#### [Source document]

**********

Two New Movies Find Poetry in the Worst Form of Recorded Music

The narrator of T.S. Eliot’s “The Love Song of J. Alfred Prufrock,” perhaps the greatest lament of the middle-aged man in all of Western literature, complains that he has “measured out my life with coffee spoons.” Chris Wilcha, the director of the new documentary Flipside, has measured his in abandoned hard drives. The movie, which had its world premiere at the Toronto International Film Festival this week, is a patchwork quilt of the documentaries Wilcha has begun and abandoned over the past 20 years, on subjects ranging from Ira Glass to the legendary jazz photographer Herman Leonard. But it’s also a chronicle of the success that bred that string of failures, and the attempt to reconcile what his life has become with what he thought he wanted it to be.

**********

#### [Supplied data]
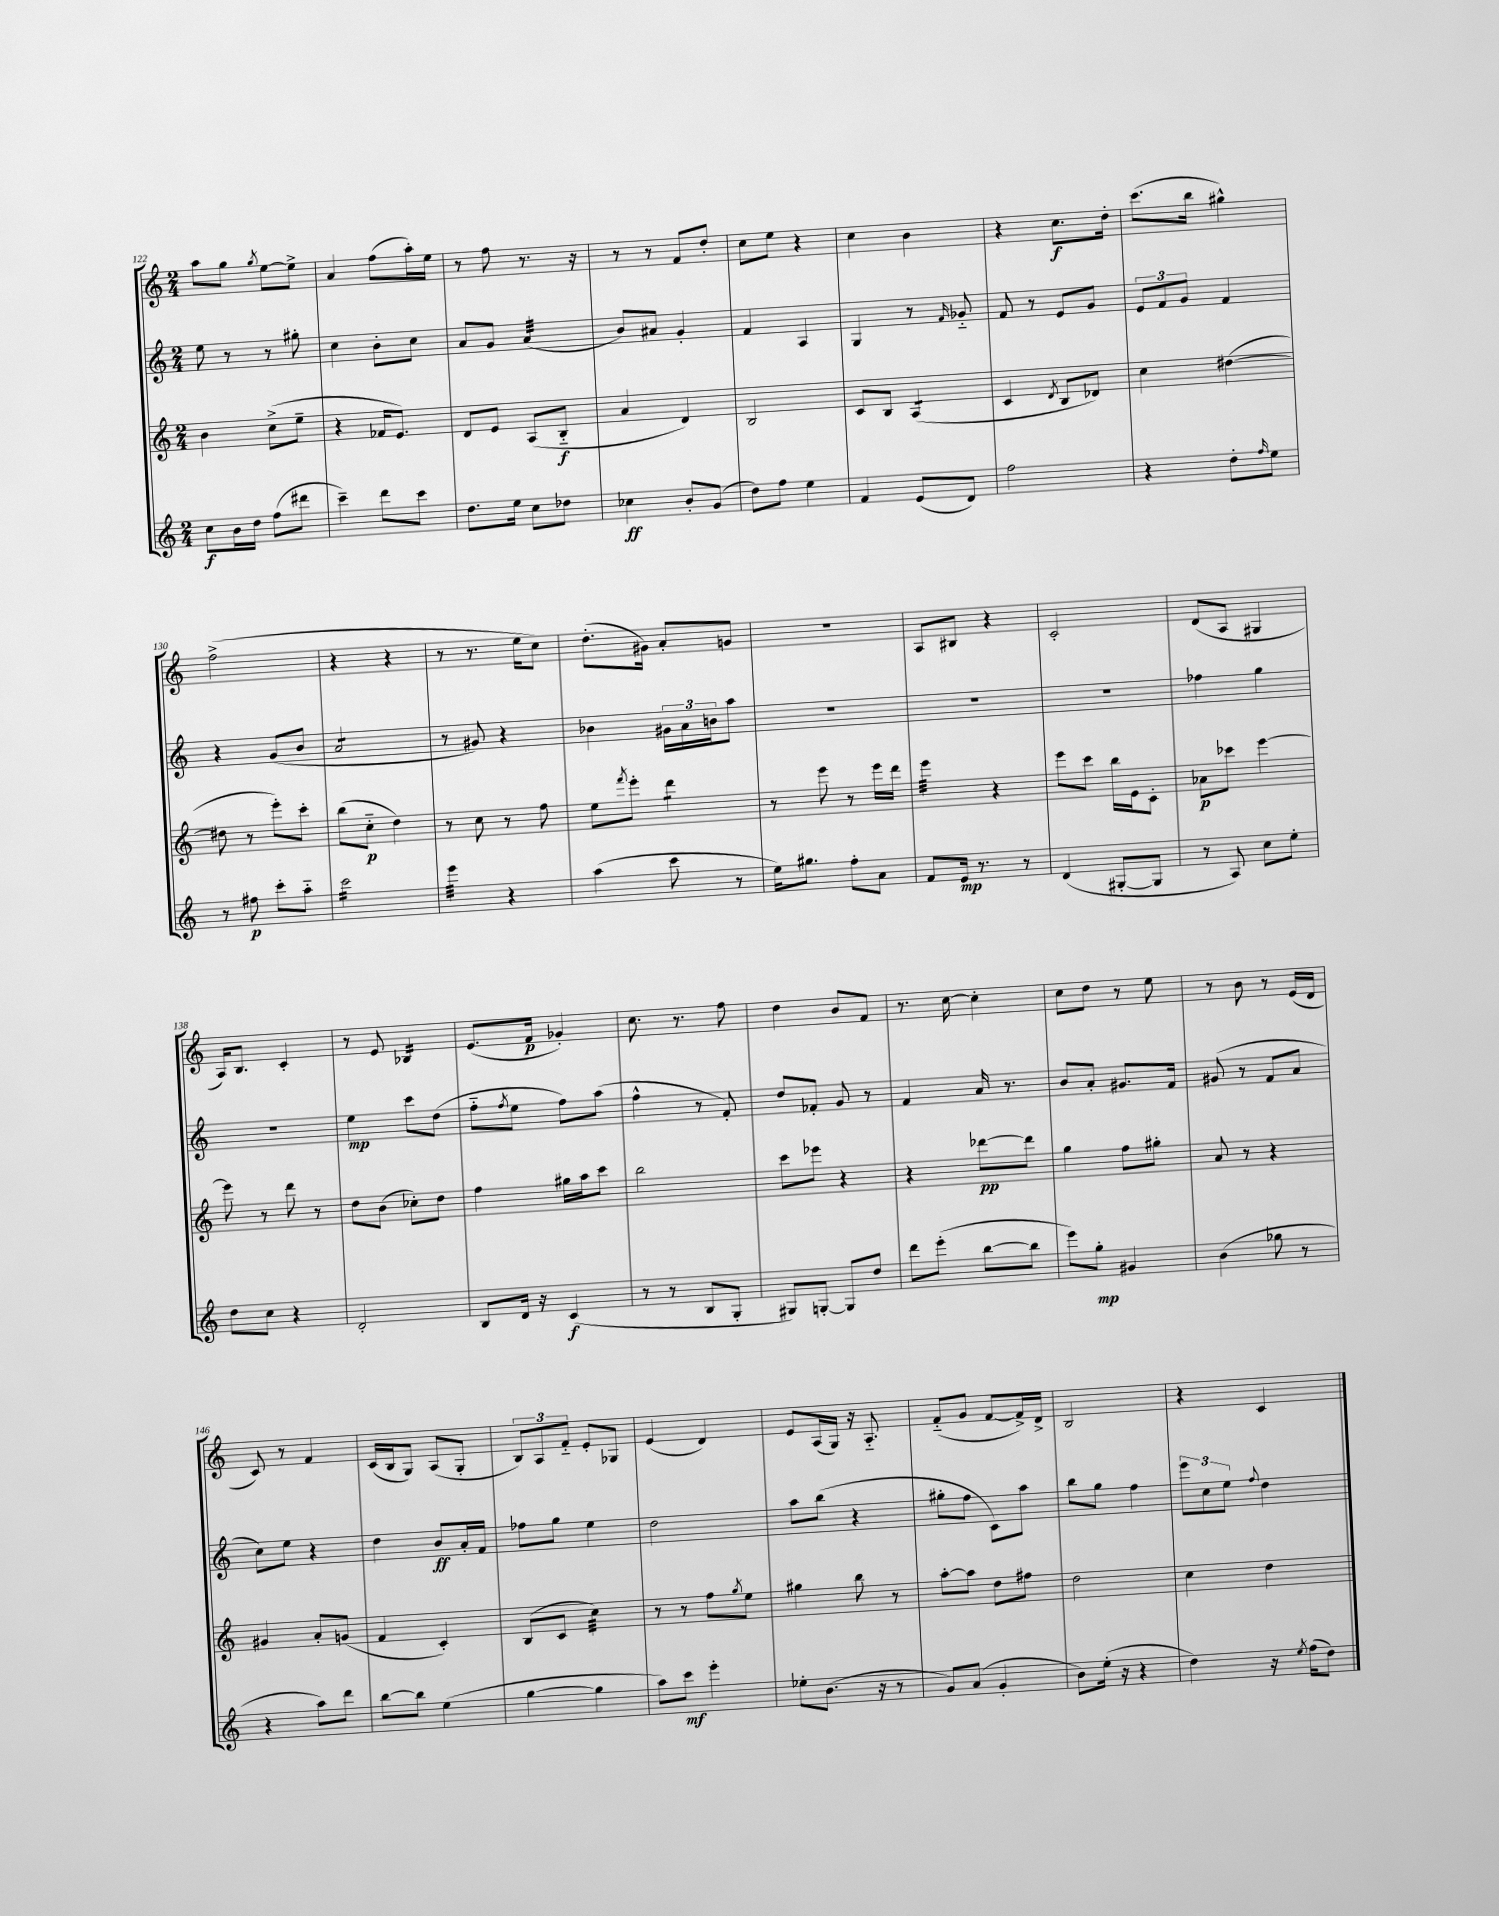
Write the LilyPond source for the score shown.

<<
\new StaffGroup <<
\new Staff = "s0" {
    \clef treble \key c \major \numericTimeSignature \time 2/4
    a''8 g''8 \acciaccatura { g''8 } e''8~ e''8-> |
    a'4 f''8( a''16-.) e''16 |
    r8 f''8 r8. r16 |
    r8 r8 f'8 d''8-. |
    c''8 e''8 r4 |
    c''4 b'4 |
    r4 c''8.\f d''16-. |
    c'''8.( b''16 gis''4-^) |
    f''2->( |
    r4 r4 |
    r8 r8. e''16 c''8) |
    d''8.-.( gis'16) a'8-. g'8 |
    R2 |
    a8 bis8 r4 |
    c'2-. |
    d'8( a8 gis4 |
    a16) b8. c'4-. |
    r8 e'8 bes4:16 |
    e'8.( f'16\p ges'4-.) |
    c''8. r8. f''8 |
    d''4 b'8 f'8 |
    r8. c''16~ c''4-. |
    c''8 d''8 r8 e''8 |
    r8 b'8 r8 e'16( d'16 |
    c'8) r8 f'4 |
    c'16( b16 g8) a8( g8-. |
    \tuplet 3/2 { b8) a8 f'8-_ } e'8-. ges8 |
    e'4( d'4) |
    e'8 a16( g16) r16 a8.-_ |
    f'8-_( g'8 f'8~ f'16->) d'16-> |
    b2 |
    r4 c'4 \bar "|." |
}
\new Staff = "s1" {
    \clef treble \key c \major \numericTimeSignature \time 2/4
    e''8 r8 r8 gis''8-. |
    c''4 b'8-. c''8 |
    a'8 g'8 a'4:32( |
    b'8) ais'8 g'4-. |
    f'4 a4 |
    g4 r8 \grace { f'16 } ges'8-_ |
    f'8 r8 e'8 g'8 |
    \tuplet 3/2 { e'8 f'8 g'8 } f'4 |
    r4 g'8( b'8 |
    a'2:8 |
    r8 gis'8) r4 |
    bes'4 \tuplet 3/2 { gis'16 a'16 b'16 } a''8 |
    R2 |
    r2 |
    r2 |
    fes''4 g''4 |
    r2 |
    e''4\mp c'''8 d''8( |
    f''8-_ \acciaccatura { f''8 } e''8 f''8) a''8( |
    f''4-^ r8 f'8-.) |
    d''8 fes'8-. g'8 r8 |
    f'4 a'16 r8. |
    b'8 a'8-. gis'8. f'16 |
    gis'8( r8 f'8 a'8 |
    c''8) e''8 r4 |
    d''4 b'8\ff a'16-. f'16 |
    fes''8 g''8 e''4 |
    d''2 |
    a''8 b''8( r4 |
    gis''8-. f''8 c'8) a''8 |
    b''8 g''8 f''4 |
    \tuplet 3/2 { e'''8 c''8 e''8 } \appoggiatura { f''8 } d''4 \bar "|." |
}
\new Staff = "s2" {
    \clef treble \key c \major \numericTimeSignature \time 2/4
    b'4 c''8->( e''8-- |
    r4 fes'16 e'8.) |
    d'8 e'8 a8( b8-_\f |
    a'4 d'4) |
    b2 |
    c'8 b8 a4:8( |
    c'4 \acciaccatura { d'8 } b8 des'8) |
    c''4 dis''4~( |
    dis''8 r8 e'''8-.) c'''8-. |
    b''8( c''8-_\p d''4) |
    r8 c''8 r8 f''8 |
    e''8 \acciaccatura { f'''8 } e'''8-. d'''4:8 |
    r8 e'''8 r8 e'''16 d'''16 |
    e'''4:32 r4 |
    e'''8 c'''8 b''16 e'16 c'8-. |
    aes'8\p ces'''8 e'''4~ |
    e'''8 r8 d'''8 r8 |
    d''8 b'8( ces''8-.) d''8 |
    f''4 gis''16 a''16 c'''8 |
    b''2 |
    c'''8 ees'''8 r4 |
    r4 des'''8~\pp des'''8 |
    g''4 f''8 gis''8-. |
    a'8 r8 r4 |
    gis'4 a'8-. g'8( |
    f'4 c'4-.) |
    b8( c'8 c''4:32) |
    r8 r8 f''8 \acciaccatura { g''8 } e''8 |
    gis''4 b''8 r8 |
    a''8~-. a''8 d''8 fis''8 |
    d''2 |
    c''4 d''4 \bar "|." |
}
\new Staff = "s3" {
    \clef treble \key c \major \numericTimeSignature \time 2/4
    c''8\f b'16 d''16 f''8( dis'''8 |
    c'''4--) d'''8 c'''8 |
    d''8. e''16 c''8 des''8 |
    ces''4\ff b'8-. g'8( |
    d''8) f''8 e''4 |
    f'4 e'8( d'8) |
    f''2 |
    r4 d''8-. \grace { f''16 } e''8 |
    r8 fis''8\p c'''8-. a''8-_ |
    c'''2:16 |
    e'''4:32 r4 |
    a''4( c'''8 r8 |
    e''16) gis''8. f''8-. a'8 |
    f'8 e'16\mp r8. r8 |
    d'4( gis8~-. gis8 |
    r8 a8) c''8 e''8-. |
    d''8 c''8 r4 |
    d'2-. |
    b8 d'16 r16 c'4\f( |
    r8 r8 b8 g8-. |
    gis8) g8~-. g8 d''8 |
    d'''8 e'''8-.( b''8~ b''8 |
    e'''8) g''8-.\mp gis'4 |
    b'4( ges''8 r8 |
    r4 a''8) d'''8 |
    b''8~ b''8 e''4( |
    g''4~ g''4 |
    a''8) c'''8\mf e'''4-. |
    ees''8-. b'8.( r16 r8 |
    g'8) a'8( g'4-. |
    b'8) e''16-.( r16 r4 |
    d''4) r16 \acciaccatura { e''8 } f''16( d''8) \bar "|." |
}
>>
>>
\layout { \context { \Score currentBarNumber = #122 } }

**********

#### [Tasks to complete]
a. Rewrite the Flipside article from "The narrator of" up to and including "wanted it to be.", swapping "hard drives" for "notebooks".
b. Copy out every line of the records that contains the string "grace", matching its case exactly.

#### [Answers to each task]
a.
The narrator of T.S. Eliot’s “The Love Song of J. Alfred Prufrock,” perhaps the greatest lament of the middle-aged man in all of Western literature, complains that he has “measured out my life with coffee spoons.” Chris Wilcha, the director of the new documentary Flipside, has measured his in abandoned notebooks. The movie, which had its world premiere at the Toronto International Film Festival this week, is a patchwork quilt of the documentaries Wilcha has begun and abandoned over the past 20 years, on subjects ranging from Ira Glass to the legendary jazz photographer Herman Leonard. But it’s also a chronicle of the success that bred that string of failures, and the attempt to reconcile what his life has become with what he thought he wanted it to be.

b.
    g4 r8 \grace { f'16 } ges'8-_ |
    r4 d''8-. \grace { f''16 } e''8 |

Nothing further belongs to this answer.